[Document excerpt]

2136/17552 songs were played only once in the past year.
Going to ignore these from here on out.



Unnamed: 0,orig_index,endTime,artistName,trackName,msPlayed
0,0,2019-10-09 00:02,TWICE,Breakthrough,217650
1,1,2019-10-09 00:05,GOT7,너란 Girl Magnetic,203084
2,2,2019-10-09 00:09,SE7EN,Better Together,218120
3,3,2019-10-09 00:12,GOT7,Look,194535
4,4,2019-10-09 00:15,TWICE,KNOCK KNOCK,195753
...,...,...,...,...,...
15411,17590,2020-10-09 21:46,TAEYANG,"눈,코,입 (Eyes, Nose, Lips)",229989
15412,17591,2020-10-09 21:50,TWICE,CHEER UP,208853
15413,17592,2020-10-09 21:53,SEULGI,Wow Thing,171998
15414,17593,2020-10-09 21:56,Hyolyn,BAE,206566


## Search each song to get its Spotify ID
Each track's Spotify ID is needed in order to query its audio features; the main way to get a track's Spotify ID is to search for it.

[/Document excerpt]
[Input records]

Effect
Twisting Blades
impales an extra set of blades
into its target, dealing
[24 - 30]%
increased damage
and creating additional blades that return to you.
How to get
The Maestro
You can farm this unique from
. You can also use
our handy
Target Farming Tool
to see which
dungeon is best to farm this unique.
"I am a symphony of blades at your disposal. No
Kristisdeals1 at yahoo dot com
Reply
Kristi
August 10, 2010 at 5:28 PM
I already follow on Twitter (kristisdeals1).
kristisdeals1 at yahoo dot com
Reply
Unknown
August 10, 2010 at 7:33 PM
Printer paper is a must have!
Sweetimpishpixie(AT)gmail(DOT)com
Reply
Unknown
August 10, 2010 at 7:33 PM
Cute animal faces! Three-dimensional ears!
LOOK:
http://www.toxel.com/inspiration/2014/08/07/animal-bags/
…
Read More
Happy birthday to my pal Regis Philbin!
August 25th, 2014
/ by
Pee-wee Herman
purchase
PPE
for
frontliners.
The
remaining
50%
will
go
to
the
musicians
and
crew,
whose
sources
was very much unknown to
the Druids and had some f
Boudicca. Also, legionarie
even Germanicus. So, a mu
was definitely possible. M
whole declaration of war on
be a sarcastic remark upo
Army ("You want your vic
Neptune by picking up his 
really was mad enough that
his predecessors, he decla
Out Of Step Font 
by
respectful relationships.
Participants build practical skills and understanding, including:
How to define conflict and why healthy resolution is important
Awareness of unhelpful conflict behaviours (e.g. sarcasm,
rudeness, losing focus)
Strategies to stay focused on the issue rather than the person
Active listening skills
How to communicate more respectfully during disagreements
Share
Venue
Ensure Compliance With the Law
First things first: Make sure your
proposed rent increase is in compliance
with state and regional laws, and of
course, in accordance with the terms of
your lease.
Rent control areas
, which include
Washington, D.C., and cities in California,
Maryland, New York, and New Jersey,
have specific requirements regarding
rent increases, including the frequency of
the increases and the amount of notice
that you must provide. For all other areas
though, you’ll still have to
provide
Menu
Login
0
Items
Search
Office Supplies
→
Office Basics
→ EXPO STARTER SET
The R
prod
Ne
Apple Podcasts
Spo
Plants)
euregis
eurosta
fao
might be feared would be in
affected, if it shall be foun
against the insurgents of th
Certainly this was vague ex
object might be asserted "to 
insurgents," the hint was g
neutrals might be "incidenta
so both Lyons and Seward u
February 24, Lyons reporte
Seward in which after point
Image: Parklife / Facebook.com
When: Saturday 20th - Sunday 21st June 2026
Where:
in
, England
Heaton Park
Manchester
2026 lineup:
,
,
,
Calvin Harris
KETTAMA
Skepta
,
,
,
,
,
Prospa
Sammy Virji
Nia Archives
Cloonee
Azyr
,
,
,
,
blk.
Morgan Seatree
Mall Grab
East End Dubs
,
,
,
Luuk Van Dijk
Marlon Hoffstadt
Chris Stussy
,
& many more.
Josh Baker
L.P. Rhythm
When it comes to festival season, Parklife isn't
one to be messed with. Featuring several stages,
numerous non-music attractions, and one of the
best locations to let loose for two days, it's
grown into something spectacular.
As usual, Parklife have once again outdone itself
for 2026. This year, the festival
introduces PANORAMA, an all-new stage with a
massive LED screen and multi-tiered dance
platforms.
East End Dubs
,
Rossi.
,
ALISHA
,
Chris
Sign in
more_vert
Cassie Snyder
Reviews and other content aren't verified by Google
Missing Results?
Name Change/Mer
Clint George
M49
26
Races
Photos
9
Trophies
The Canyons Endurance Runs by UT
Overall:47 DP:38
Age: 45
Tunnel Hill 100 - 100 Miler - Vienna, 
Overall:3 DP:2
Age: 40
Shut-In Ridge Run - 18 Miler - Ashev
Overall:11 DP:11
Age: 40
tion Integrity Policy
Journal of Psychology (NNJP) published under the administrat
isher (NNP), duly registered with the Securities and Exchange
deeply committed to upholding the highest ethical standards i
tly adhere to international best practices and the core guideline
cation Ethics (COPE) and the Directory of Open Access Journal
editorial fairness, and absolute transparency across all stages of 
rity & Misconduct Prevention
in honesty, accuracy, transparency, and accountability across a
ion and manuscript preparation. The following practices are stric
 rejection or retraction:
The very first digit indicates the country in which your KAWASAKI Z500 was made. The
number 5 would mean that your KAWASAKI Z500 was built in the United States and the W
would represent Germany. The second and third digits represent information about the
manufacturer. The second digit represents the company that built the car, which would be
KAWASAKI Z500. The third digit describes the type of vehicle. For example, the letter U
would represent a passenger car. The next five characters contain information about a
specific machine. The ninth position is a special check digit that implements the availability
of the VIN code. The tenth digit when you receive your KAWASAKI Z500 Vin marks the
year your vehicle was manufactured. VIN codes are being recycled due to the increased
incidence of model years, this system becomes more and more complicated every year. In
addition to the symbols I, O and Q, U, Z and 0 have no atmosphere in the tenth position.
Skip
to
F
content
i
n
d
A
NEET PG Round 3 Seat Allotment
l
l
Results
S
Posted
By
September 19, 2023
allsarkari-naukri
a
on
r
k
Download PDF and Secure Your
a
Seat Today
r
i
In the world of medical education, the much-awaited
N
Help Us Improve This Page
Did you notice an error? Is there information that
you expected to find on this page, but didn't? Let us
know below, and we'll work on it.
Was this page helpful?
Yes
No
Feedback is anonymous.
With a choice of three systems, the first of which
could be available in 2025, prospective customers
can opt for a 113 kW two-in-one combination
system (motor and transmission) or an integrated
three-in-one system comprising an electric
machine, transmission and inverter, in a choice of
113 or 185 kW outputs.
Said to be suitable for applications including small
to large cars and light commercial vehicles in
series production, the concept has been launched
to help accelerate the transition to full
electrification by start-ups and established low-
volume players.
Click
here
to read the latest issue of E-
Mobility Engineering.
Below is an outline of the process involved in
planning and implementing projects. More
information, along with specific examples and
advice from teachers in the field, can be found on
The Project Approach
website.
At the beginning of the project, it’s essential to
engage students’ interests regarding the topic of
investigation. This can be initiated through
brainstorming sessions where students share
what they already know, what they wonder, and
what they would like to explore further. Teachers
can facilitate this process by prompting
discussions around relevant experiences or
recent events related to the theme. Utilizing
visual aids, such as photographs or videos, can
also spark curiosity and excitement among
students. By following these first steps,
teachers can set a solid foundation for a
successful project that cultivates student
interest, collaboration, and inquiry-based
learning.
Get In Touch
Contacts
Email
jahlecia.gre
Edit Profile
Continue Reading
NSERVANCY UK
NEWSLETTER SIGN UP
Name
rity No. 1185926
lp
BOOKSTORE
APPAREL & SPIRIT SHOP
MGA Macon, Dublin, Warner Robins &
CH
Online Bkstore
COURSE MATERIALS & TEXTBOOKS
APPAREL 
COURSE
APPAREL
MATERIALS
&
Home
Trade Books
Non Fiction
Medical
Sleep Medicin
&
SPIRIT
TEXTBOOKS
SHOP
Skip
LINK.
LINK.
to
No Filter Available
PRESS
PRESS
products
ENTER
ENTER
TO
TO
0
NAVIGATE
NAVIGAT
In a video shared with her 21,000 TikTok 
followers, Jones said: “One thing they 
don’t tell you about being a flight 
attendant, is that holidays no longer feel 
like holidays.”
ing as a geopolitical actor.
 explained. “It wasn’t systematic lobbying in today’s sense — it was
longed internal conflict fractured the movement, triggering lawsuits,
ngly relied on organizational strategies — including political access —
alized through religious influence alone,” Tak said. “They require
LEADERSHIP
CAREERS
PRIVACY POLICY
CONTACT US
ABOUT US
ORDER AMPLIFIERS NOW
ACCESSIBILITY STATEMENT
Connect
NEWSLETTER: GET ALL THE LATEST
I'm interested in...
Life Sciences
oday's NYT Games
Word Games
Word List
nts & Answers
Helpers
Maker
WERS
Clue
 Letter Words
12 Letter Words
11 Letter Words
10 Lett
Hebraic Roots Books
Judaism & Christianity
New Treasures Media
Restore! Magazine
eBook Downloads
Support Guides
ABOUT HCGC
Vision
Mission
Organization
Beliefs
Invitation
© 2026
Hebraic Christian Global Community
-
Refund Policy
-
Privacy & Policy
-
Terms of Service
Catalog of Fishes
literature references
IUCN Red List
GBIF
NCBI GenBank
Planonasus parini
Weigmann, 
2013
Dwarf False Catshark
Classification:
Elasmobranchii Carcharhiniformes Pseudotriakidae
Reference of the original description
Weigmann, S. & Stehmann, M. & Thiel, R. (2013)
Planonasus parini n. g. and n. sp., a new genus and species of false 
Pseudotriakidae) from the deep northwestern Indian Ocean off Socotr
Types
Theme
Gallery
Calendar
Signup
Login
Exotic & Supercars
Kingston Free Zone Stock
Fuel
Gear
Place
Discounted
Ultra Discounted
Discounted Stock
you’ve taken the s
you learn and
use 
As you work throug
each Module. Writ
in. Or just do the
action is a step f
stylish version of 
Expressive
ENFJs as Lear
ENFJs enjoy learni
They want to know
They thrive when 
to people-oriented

[/Input records]

● Work order A
Collect every line of the records that contains the string "unique", matching case exactly.
● Work order B
Resume the Spotify listening-history analysis, starting right after its last sentence.

● Exercise response A
You can farm this unique from
dungeon is best to farm this unique.

● Exercise response B
In [153]:
# use spotipy library to interface with Spotify API
import spotipy 
from spotipy.oauth2 import SpotifyClientCredentials

from time import sleep

In [72]:
# fill in with your client ID & secret key
clientID = '<client ID here>'
secret = '<secret here>'

In [73]:
client_credentials_manager = SpotifyClientCredentials(client_id=clientID, client_secret=secret)
sp = spotipy.Spotify(client_credentials_manager=client_credentials_manager)

search_for_songs uses spotipy to access the Spotify Search API to search for individual songs, using the artist and song name for each song. 

A few notes on the function:
- Songs/artists with single/double quotation marks in the title are not searched correctly. Backslashes cannot be used as escapes; rather, removing the quotation mark is sufficient, so this is what search_for_songs does. (FWIW: &, -, (, and ) characters are fine to leave in; don't prevent match.)
- Searching with artist + track name does not always return the correct song first. search_for_songs includes user-side check as part of the search - if the artist + track name of the first search result does not match the song of interest, the function will ask the user Y/N if a given search result is the correct match, cycling through the search results until a correct match is found. Note that the current version of this isn't particularly robust - e.g., there isn't a way to go back/recover if user makes a mistake.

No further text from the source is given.